En la misma prensa del sábado venía una noticia que en princi­pio tenía algo de positivo: unos particulares habían detenido a un presunto delincuente y lo habían entregado a la policía. Lo malo es que la foto recordaba escenas de años ya -afortunada­mente- muy pasados, pues los captores parecían del Ku-kux-klan: esta­ban en­capuchados. Y a los presun­tos  delincuentes, además,  los habían desnudado y golpeado gravemente (así puntualizaba la prensa). Ló­gic­a­mente es correcto detener a un delincuente, si la policía no lo hace; pero no se le puede infligir -a no ser en caso de legítima defensa- vio­lencia de ningún tipo. Y menos, que lo enseñen en la prensa casi en plan de apología. Y es la misma conclusión: por supuesto que hay que parar los robos y detener a los ladrones: pero hacer "eso" que aparecía en el periódico, ni es el camino ni contribuye a mejo­rar las cosas. Ya todos estábamos de acuerdo en suprimir las PAC, me pare­ce...

 

Quizá la conclusión de todo esto es que hay que tener un sano jui­cio crítico. Hay que saber "desmontar" lo bueno de lo malo. Esto es muy importante, porque si no se mantienen los valores éticos tradi­cionales, si no se de­fien­den y no se inculcan -desde los medios de comunicación social hasta los comentarios personales-, la conse­cuen­cia no será la tolerancia, sino que, por contraste, al no haber verdad objetiva, "todo valdrá", todo será bueno. si a mí me lo pare­ce. Y haré lo que quiera.

 

Lo anterior no es un simple "problema" del subdesarrollo. Este mal lo padec­en sobre todo países "desarrollados" que han mandado al arcón del olvido los valores cristianos. Al tener valor, para esas socie­dades, sólo lo que sir­ve, solo lo que proporciona bienestar mate­rial, les ha invadido un "nuevo paga­nismo" que les asfixia. Y éste es el verdadero problema contra el que debemos estar atentos y reaccionar. A nosotros, en realidad, nos llegan sólo los coleta­zos de esta nuevo paganismo de la vieja Europa y de Estados Unidos, del pro­fundo vacío de humanidad que les aqueja.

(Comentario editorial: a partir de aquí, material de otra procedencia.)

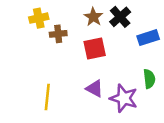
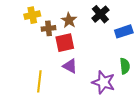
brown star: (93, 17) -> (69, 20), moved
red square: (95, 48) -> (65, 43), moved
purple triangle: (95, 89) -> (70, 66), moved

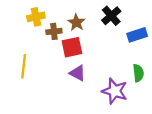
yellow line: (39, 81) -> (24, 66), moved

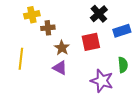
brown star: (76, 22) -> (62, 48), moved
red square: (72, 47) -> (91, 42), moved
purple triangle: (78, 73) -> (60, 68), moved

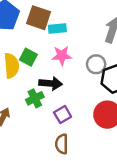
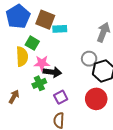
pink star: (62, 56) -> (42, 63), moved
green square: (28, 57) -> (32, 43), moved

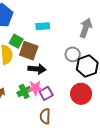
brown square: (45, 20) -> (29, 51), moved
pink star: (42, 63) -> (35, 88), moved
green cross: (39, 83) -> (24, 91), moved

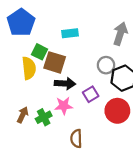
green cross: (24, 91) -> (44, 117), moved
purple square: (46, 93) -> (91, 94), moved

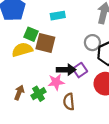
yellow semicircle: (29, 68) -> (22, 50), turned -96
black arrow: (65, 84) -> (66, 70), moved
brown semicircle: (76, 139) -> (69, 102), moved

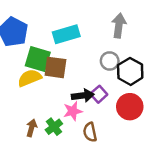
cyan rectangle: (58, 16) -> (66, 34), size x1.5
green square: (31, 34) -> (38, 59), size x1.5

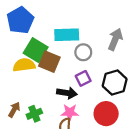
gray circle: (110, 61) -> (83, 52), moved
purple square: (99, 94) -> (83, 78), moved
pink star: (73, 111) -> (70, 113), moved

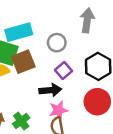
cyan rectangle: (67, 35) -> (19, 32), moved
brown square: (49, 62) -> (23, 62), turned -30

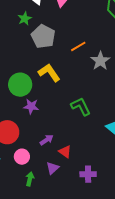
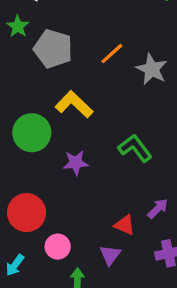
purple star: (31, 106) -> (76, 163), moved
purple arrow: (47, 140) -> (158, 208), moved

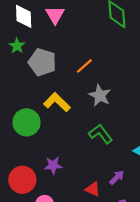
gray star: (152, 69) -> (100, 95), moved
purple star: (76, 163) -> (53, 165), moved

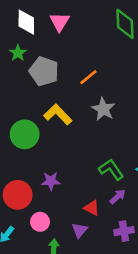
green L-shape: (101, 134) -> (111, 170), moved

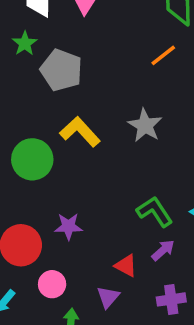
orange line: (88, 77) -> (163, 55), moved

Quizá podríamos terminar con un alerta ante lo que es verdaderamen­te el principal enemigo. Se trata de el desánimo, de la cobardía, de la pereza  que lleva de mostrar sólo cal­lejones sin salida. El Papa lo re­cordaba con clarividencia: "La caída de barreras históri­cas -se refería al mundo marxista- nos ha llevado a soñar con un mundo nuevo de libertad y fraternidad. Por desgracia en muchos casos los hechos posteriores han defraudado nuestras expectativas. Pero el desafío sigue siendo urgente y pro­metedor. Nadie ceda al desánimo. Nadie se substraiga a la tarea de construir una sociedad fiel a su noble y profunda tradición civil y espiritual.  Queremos entregar al nuevo milenio un mundo que siga buscando en el Evange­lio el principio inspirador de la convi­vencia en la libertad y la solidaridad".  Apliquemos esto cada uno de nosotros a Gua­temala, a todos los que nos rodean  y, de ahí, al mundo entero: ¡pode­mos!.